Вторая ошибка, тесно связанная с первой — представление, что использование повествовательных схем для упорядочивания событий при их восприятии и воспоминании якобы неизбежно искажает реальность, как если бы мы навязывали материалу структуры, совершенно ему чуждые. Верно ли, что схемы преграждают нам доступ к тому, что происходит в реальности? Напротив: схемы–то этот доступ и обеспечивают! Как пишут Брюнер и Фелдман, «нарративные образцы не "становятся на пути" точных автобиографических сообщений или интерпретаций, но, скорее, создают контекст, необходимый для их понимания и пересказа»[896]. Разумеется, достаточно часто при этом возникают неверные упрощения и искажения; однако хорошо известно и то, как их находить и исправлять. Мы знаем, что абсолютно точного сообщения о каком–либо событии быть не может; но знаем и то, что бывают сообщения более и менее точные, в большей или меньшей степени отвечающие реальным очертаниям того события, о котором мы хотим рассказать. Теория схем вовсе не утверждает, что памяти нельзя доверять, не растворяет память в постмодернистском эпистемологическом скептицизме. Более того: когда схемы в поисках смысла событий выходят за пределы эмпирически верифицируемого — это не значит, что при этом они неизбежно отвергают или искажают эмпирическую реальность.

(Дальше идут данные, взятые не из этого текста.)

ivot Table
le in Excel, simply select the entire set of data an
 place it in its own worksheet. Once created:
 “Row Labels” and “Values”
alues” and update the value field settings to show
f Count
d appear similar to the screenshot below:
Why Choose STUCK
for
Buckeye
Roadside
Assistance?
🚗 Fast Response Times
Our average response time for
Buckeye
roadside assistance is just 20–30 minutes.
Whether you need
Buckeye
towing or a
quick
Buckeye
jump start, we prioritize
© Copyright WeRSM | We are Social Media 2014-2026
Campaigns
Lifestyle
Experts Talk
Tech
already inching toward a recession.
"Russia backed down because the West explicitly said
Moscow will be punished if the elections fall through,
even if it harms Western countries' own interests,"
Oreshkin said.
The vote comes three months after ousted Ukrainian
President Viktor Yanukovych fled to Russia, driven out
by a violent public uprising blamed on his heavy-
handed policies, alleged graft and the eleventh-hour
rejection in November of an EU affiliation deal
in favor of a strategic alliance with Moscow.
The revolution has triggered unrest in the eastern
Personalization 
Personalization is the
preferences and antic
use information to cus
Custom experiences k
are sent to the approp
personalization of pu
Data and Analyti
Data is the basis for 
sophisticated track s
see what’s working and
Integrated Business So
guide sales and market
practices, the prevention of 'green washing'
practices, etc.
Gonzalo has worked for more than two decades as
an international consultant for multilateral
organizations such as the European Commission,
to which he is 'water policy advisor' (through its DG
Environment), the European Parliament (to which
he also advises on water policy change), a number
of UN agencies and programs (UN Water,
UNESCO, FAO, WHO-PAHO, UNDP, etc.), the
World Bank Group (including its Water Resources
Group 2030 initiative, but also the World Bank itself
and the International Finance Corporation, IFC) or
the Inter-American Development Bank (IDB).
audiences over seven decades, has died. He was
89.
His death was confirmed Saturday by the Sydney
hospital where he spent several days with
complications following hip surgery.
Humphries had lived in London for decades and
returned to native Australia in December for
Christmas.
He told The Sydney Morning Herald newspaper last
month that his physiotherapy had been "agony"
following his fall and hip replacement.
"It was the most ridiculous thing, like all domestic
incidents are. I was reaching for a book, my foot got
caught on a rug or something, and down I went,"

Имплицитно мы уже подняли проблему социального контекста индивидуальной памяти. Сейчас нас интересует не понятие коллективной памяти (подробно обсужденное в предыдущей главе), а лишь неизбежный социальный контекст индивидуальных воспоминаний[897]. «Невозможно оторвать акт воспоминания от акта коммуникации, — пишут Херст и Мэньер. — Воспоминания не всплывают из глубин какого–то личного склада в голове, а вырастают из желания рассказать о своем прошлом другим людям»[898]. Впрочем, здесь уместнее сказать не «не… а», а «и… и». Именно желание или необходимость коммуникации извлекает воспоминания из «складов» нашей памяти. Точнее, так происходит не всегда — но очень часто. Иногда воспоминания приходят к нам спонтанно и без цели, иногда мы предаемся воспоминаниям только ради собственных целей (например, чтобы убить время) — но по большей части мы вспоминаем прошлое, чтобы рассказать о нем другим. Часто именно разговор с другими стимулирует наши воспоминания. Чтобы сообщить наши воспоминания другим, их необходимо оформить в виде социально приемлемых «сценариев».

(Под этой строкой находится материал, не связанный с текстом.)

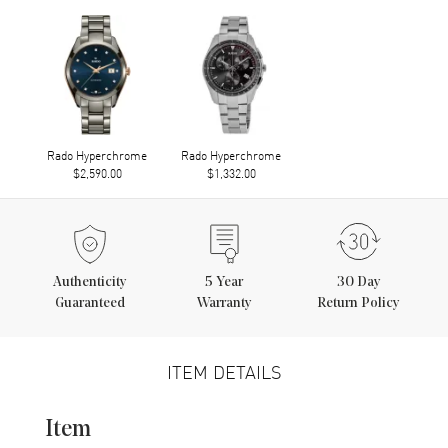
Rado Hyperchrome
Rado Hyperchrome
$2,590.00
$1,332.00
Authenticity
5
Year
30 Day
Guaranteed
Warranty
Return Policy
ITEM DETAILS
Item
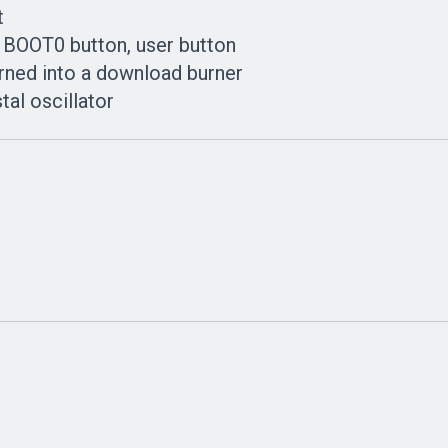
t
, BOOT0 button, user button
rned into a download burner
tal oscillator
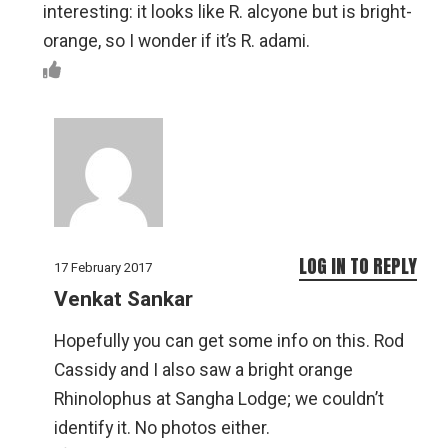
interesting: it looks like R. alcyone but is bright-
orange, so I wonder if it’s R. adami.
LOG IN TO REPLY
17 February 2017
Venkat Sankar
Hopefully you can get some info on this. Rod
Cassidy and I also saw a bright orange
Rhinolophus at Sangha Lodge; we couldn’t
identify it. No photos either.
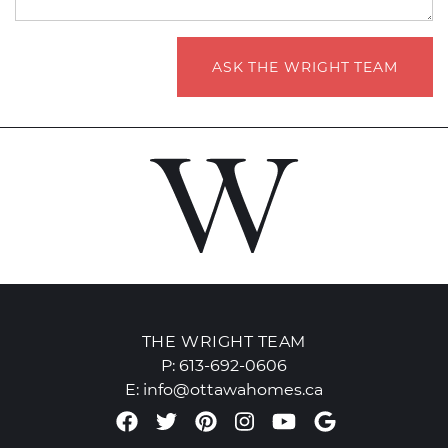
ASK THE WRIGHT TEAM
THE WRIGHT TEAM
P:
613-692-0606
E:
info@ottawahomes.ca
Facebook profile
Twitter profile
Pinterest account
Instagram accou
Youtube chan
Google Re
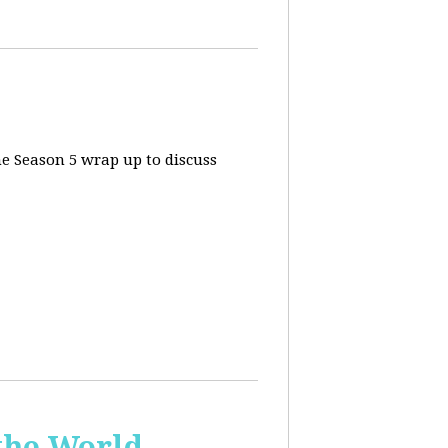
he Season 5 wrap up to discuss
the World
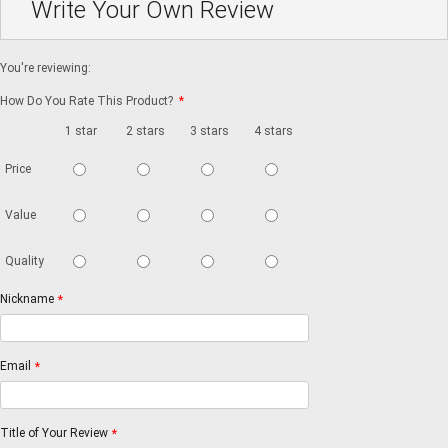
Write Your Own Review
You're reviewing:
How Do You Rate This Product?
*
1 star
2 stars
3 stars
4 stars
5 stars
Price
Value
Quality
Nickname
*
Email
*
Title of Your Review
*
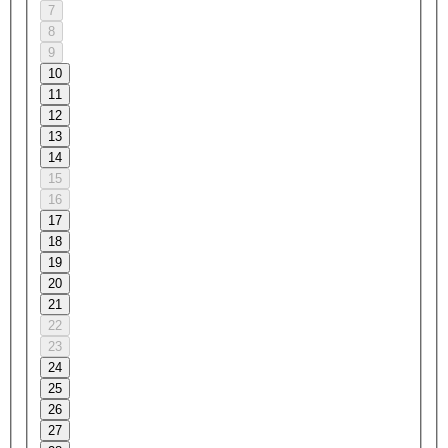
7
8
9
10
11
12
13
14
15
16
17
18
19
20
21
22
23
24
25
26
27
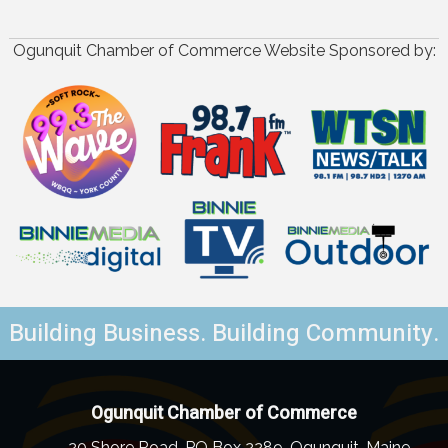
Ogunquit Chamber of Commerce Website Sponsored by:
Building Business. Building Community.
Ogunquit Chamber of Commerce
20 Shore Road, PO Box 2289, Ogunquit, Maine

Социальное начало влияет на наши воспоминания на всех стадиях. Воспринимая и запоминая свои впечатления, мы уже оформляем их в соответствии со смысловыми структурами, естественными для нас постольку, поскольку они естественны для нашего общества. Даже вспоминая что–либо наедине с собой, мы формируем свои воспоминания в виде «истории», которую рассказываем самим себе — и те смысловые и повествовательные структуры, которые мы при этом используем, даже в индивидуалистической культуре современного Запада не принадлежат только нам самим. Даже то, что мы рассказываем самим себе, формируется в соответствии с дискурсивными правилами, принятыми в нашем обществе. Чем больше мы пересказываем свои воспоминания другим — тем больше сценариев, ожиданий, задач нашего социального контекста задействуем при их интерпретации. Многие психологические исследования памяти, сосредоточенные на «индивидуальных схемах», склонны недооценивать или игнорировать эту сторону дела; однако в некоторых работах демонстрируется более социально ориентированный подход, учитывающий фактическую неотделимость индивидуальной идентичности от групповой[899].